People could read these chapters and think, “oh no, here are more laws to follow to be faithful Christian” and despair at them. However, a much more helpful mindset would be to approach them as wise advice from a godly man, and think about how the principles apply in your own life and situation. There is much of value to take from these chapters, if we are willing to read them humbly and with hearts open to be challenged and changed.

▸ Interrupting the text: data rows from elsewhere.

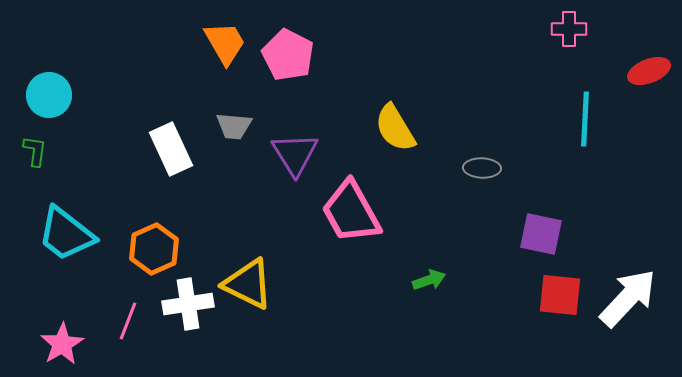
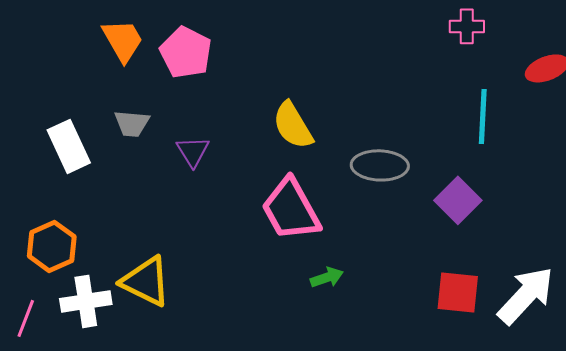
purple triangle: (295, 154) -> (193, 151), size x0.7
gray ellipse: (482, 168) -> (380, 165), size x1.5
pink trapezoid: (351, 212) -> (291, 209), moved
purple square: (541, 234) -> (458, 200), moved, turned 33

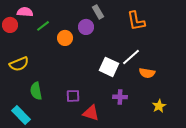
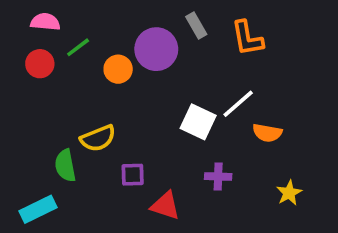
gray rectangle: (98, 12) -> (196, 25), moved
red circle: (10, 25) -> (40, 64), moved
purple circle: (86, 27) -> (156, 49), size x1.5
yellow semicircle: (19, 64) -> (98, 138), moved
cyan rectangle: (21, 115) -> (38, 209), turned -72

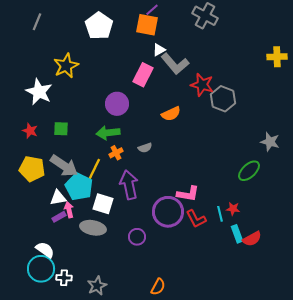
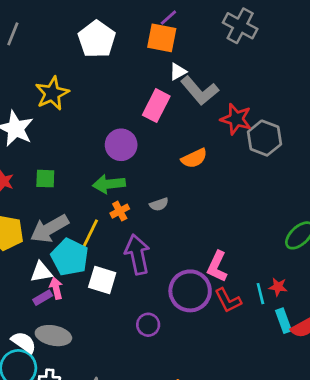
gray arrow: (64, 166) -> (49, 229), turned 116
pink L-shape: (188, 194) -> (217, 267), turned 105
gray ellipse: (93, 228) -> (53, 336), moved

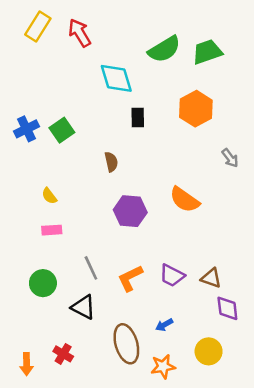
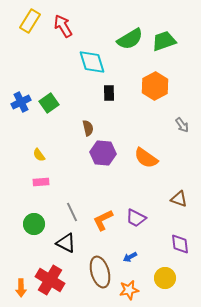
purple hexagon: (130, 211) -> (103, 153), moved
brown triangle: (211, 278) -> (179, 199), moved
red cross: (63, 354) -> (50, 280), size x1.8

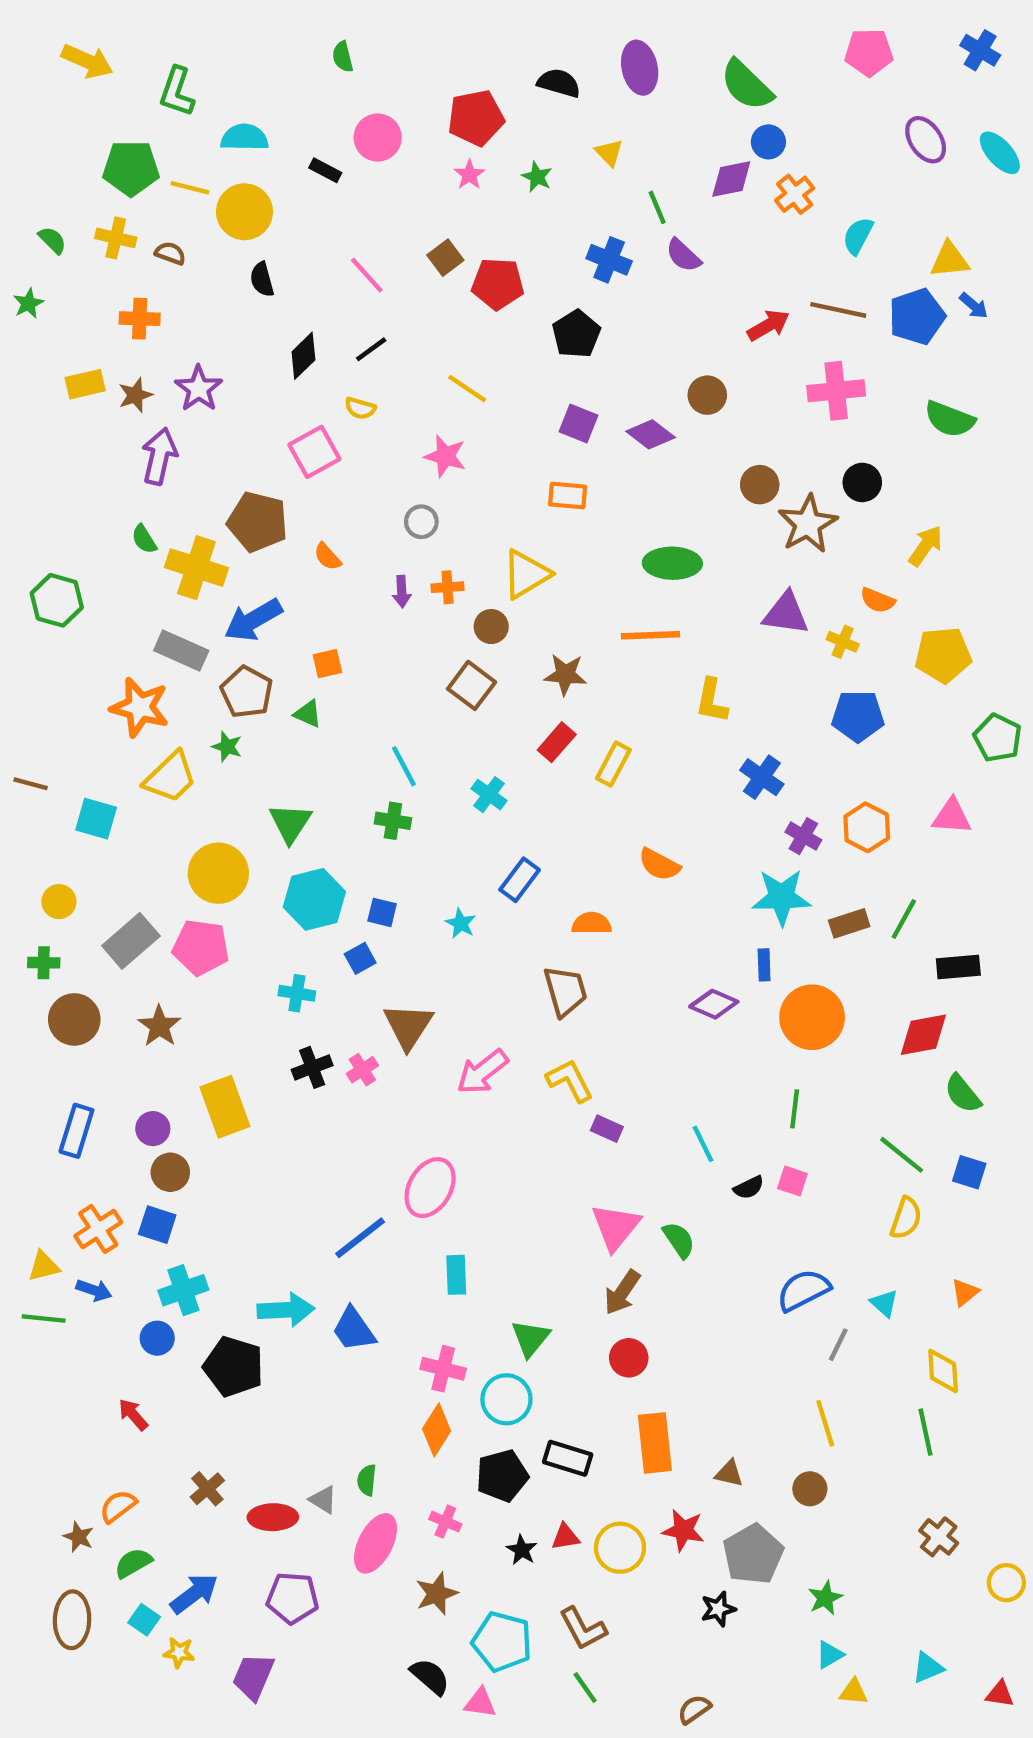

Chapter 4: Ministry addresses the very real issue of comparison in community. Everyone either looks up or down at those around them, and so the community is put in danger from discord and jealousy. Bonhoeffer addresses several ways that members of the Christian community must actively counter this: holding our tongues, aiming for meekness, listening, helping, bearing burdens and speaking the Word of God to one another. Personally, I found the comments regarding meekness very challenging, for my tendency is towards pride and self-sufficiency. The exhortation that I, like Paul, should regard myself as the worst of sinners (1 Tim 1:15) was confronting. His reasoning was that I should regard myself as worst because while I would be willing to forgive any other Christian their failings, I should be fully aware, cognisant and saddened by my own, for I can give no excuse. This requires real repentance of any attitude of superiority towards others, asking God to convince me that I am the worst of sinners, and to be able to move towards people with more meekness and humility. This also would include a desire to understand the failings of others and to encourage them towards Christlikeness, as we travel that path together.

Chapter 5: Confession and Communion makes the striking warning about community: “The pious fellowship permits no one to be a sinner. So everybody must conceal his sin from himself and from the fellowship. We dare not be sinners.” A community that is willing to confess together appropriately, willing to name sin, acknowledges each person’s need for grace, and to bring into the light what is tempting to hide in the darkness. It cuts at our self righteousness and pride and ensures we are under standing under the grace of God. “A man who confesses his sins in the presence of a brother knows that he is no longer alone with himself; he experiences the presence of God in the reality of the other person. As long as I am by myself in the confession of my sins everything remains in the dark, but in the presence of a brother the sin has to be brought into the light.” I was challenged to see that more willing confession of sin with other believers would be a helpful way forward, and something I am exploring with a small group of ministry wives.

I have very much appreciated the time spent in this short yet very valuable book. Highly recommended reading for anyone who wants to think further about what true community in the body of Christ could look like.